* [TASK OBJECTIVE]: Using the listing below, set down exactly the lines starting at the line that contains "Anda bisa mendengarkan" and ending at the line that contains "فارسی زبان در", both included, and no others.

* [DATA TO EXAMINE]:
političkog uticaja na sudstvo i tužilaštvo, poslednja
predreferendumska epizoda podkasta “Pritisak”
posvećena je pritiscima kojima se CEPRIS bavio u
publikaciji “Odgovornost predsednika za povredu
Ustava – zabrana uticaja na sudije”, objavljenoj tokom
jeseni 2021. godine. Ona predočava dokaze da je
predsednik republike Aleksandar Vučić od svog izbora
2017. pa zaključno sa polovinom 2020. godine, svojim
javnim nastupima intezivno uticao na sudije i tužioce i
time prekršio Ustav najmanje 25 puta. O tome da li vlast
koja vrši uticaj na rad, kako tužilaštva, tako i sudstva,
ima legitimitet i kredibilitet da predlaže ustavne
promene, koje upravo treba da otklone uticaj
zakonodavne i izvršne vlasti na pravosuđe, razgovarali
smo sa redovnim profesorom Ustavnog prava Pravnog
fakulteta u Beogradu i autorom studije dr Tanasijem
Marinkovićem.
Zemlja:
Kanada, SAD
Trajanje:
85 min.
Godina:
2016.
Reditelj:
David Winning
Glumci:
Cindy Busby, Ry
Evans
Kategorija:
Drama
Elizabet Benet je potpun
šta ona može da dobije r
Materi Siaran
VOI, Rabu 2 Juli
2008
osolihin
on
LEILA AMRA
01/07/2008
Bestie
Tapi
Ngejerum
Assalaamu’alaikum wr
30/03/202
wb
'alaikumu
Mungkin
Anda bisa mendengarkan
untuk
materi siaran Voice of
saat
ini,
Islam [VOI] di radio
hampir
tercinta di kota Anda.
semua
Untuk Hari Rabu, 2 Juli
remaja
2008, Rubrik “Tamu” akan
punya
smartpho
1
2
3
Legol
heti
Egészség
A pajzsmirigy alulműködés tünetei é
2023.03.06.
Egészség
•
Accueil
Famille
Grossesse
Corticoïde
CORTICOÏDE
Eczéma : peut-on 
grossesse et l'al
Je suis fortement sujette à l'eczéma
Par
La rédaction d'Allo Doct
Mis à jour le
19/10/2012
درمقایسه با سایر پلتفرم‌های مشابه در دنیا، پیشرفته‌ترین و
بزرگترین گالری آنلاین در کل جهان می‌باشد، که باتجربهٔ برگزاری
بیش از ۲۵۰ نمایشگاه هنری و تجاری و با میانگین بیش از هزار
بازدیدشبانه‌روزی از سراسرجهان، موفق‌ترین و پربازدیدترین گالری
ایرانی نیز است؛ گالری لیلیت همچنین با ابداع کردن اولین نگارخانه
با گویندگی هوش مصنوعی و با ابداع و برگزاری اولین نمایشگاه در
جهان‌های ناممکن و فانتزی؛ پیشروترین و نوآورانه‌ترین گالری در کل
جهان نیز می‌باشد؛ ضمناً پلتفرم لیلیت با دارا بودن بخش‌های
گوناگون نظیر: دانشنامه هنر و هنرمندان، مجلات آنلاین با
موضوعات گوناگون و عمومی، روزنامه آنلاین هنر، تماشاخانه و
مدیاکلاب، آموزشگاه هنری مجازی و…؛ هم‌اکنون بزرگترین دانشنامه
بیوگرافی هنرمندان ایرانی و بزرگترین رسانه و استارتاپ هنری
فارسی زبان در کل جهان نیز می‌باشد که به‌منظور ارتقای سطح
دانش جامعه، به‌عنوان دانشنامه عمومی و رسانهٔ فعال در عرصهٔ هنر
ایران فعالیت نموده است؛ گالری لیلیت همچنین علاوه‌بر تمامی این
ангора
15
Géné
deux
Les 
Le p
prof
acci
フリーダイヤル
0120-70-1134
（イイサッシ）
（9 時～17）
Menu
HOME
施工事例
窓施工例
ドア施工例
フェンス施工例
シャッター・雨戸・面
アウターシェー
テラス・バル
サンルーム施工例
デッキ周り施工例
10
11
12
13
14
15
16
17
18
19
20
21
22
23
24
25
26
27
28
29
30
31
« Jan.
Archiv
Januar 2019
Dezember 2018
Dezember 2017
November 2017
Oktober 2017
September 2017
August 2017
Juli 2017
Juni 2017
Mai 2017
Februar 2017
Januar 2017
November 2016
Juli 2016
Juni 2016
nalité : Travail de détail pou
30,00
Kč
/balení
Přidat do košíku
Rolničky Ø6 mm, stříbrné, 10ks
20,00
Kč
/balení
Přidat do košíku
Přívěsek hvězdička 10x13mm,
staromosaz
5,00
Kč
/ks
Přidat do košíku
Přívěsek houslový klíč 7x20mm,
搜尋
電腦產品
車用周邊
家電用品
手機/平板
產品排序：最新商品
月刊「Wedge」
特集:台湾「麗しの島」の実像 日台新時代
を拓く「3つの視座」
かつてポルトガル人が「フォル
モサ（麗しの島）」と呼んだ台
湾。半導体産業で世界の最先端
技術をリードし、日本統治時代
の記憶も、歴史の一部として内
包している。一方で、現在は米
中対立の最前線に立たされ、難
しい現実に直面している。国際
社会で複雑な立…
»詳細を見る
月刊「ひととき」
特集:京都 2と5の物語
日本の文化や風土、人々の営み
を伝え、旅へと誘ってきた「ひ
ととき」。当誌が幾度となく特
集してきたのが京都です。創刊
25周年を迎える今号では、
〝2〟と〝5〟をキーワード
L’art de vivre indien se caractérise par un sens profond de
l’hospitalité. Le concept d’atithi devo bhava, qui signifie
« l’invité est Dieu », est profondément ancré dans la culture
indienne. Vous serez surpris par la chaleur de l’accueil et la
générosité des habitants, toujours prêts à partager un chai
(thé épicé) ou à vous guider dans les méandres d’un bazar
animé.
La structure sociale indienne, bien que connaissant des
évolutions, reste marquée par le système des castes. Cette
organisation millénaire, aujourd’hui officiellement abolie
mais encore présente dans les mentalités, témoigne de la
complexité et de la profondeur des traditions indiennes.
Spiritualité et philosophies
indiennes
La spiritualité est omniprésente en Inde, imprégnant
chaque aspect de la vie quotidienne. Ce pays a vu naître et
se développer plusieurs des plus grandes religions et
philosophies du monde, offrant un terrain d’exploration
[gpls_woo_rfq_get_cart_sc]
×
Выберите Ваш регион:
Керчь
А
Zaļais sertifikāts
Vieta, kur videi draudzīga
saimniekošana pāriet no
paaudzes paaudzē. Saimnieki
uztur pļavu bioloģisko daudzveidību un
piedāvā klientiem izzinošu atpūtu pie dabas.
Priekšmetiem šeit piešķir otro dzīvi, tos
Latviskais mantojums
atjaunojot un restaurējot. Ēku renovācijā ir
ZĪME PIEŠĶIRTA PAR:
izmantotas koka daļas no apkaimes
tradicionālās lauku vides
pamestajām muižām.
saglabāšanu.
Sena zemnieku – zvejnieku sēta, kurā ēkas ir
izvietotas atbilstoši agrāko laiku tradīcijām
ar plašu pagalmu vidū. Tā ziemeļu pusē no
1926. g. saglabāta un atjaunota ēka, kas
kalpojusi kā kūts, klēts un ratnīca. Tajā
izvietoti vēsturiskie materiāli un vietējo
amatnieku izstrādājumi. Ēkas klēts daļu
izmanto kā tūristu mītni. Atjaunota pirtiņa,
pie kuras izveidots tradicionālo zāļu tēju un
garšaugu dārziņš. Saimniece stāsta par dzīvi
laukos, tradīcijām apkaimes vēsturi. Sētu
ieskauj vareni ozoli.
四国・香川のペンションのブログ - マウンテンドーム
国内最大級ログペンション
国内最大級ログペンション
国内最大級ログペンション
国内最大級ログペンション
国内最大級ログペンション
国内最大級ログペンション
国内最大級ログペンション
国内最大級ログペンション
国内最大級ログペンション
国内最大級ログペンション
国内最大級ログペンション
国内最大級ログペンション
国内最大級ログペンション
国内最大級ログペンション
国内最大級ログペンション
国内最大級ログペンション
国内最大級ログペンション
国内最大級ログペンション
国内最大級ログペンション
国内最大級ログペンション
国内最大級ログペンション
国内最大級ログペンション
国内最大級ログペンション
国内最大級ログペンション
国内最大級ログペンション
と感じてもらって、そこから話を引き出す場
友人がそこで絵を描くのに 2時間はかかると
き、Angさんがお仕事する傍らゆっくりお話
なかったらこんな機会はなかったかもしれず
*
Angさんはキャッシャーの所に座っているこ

* [RESULT BELOW]:
Anda bisa mendengarkan
untuk
materi siaran Voice of
saat
ini,
Islam [VOI] di radio
hampir
tercinta di kota Anda.
semua
Untuk Hari Rabu, 2 Juli
remaja
2008, Rubrik “Tamu” akan
punya
smartpho
1
2
3
Legol
heti
Egészség
A pajzsmirigy alulműködés tünetei é
2023.03.06.
Egészség
•
Accueil
Famille
Grossesse
Corticoïde
CORTICOÏDE
Eczéma : peut-on 
grossesse et l'al
Je suis fortement sujette à l'eczéma
Par
La rédaction d'Allo Doct
Mis à jour le
19/10/2012
درمقایسه با سایر پلتفرم‌های مشابه در دنیا، پیشرفته‌ترین و
بزرگترین گالری آنلاین در کل جهان می‌باشد، که باتجربهٔ برگزاری
بیش از ۲۵۰ نمایشگاه هنری و تجاری و با میانگین بیش از هزار
بازدیدشبانه‌روزی از سراسرجهان، موفق‌ترین و پربازدیدترین گالری
ایرانی نیز است؛ گالری لیلیت همچنین با ابداع کردن اولین نگارخانه
با گویندگی هوش مصنوعی و با ابداع و برگزاری اولین نمایشگاه در
جهان‌های ناممکن و فانتزی؛ پیشروترین و نوآورانه‌ترین گالری در کل
جهان نیز می‌باشد؛ ضمناً پلتفرم لیلیت با دارا بودن بخش‌های
گوناگون نظیر: دانشنامه هنر و هنرمندان، مجلات آنلاین با
موضوعات گوناگون و عمومی، روزنامه آنلاین هنر، تماشاخانه و
مدیاکلاب، آموزشگاه هنری مجازی و…؛ هم‌اکنون بزرگترین دانشنامه
بیوگرافی هنرمندان ایرانی و بزرگترین رسانه و استارتاپ هنری
فارسی زبان در کل جهان نیز می‌باشد که به‌منظور ارتقای سطح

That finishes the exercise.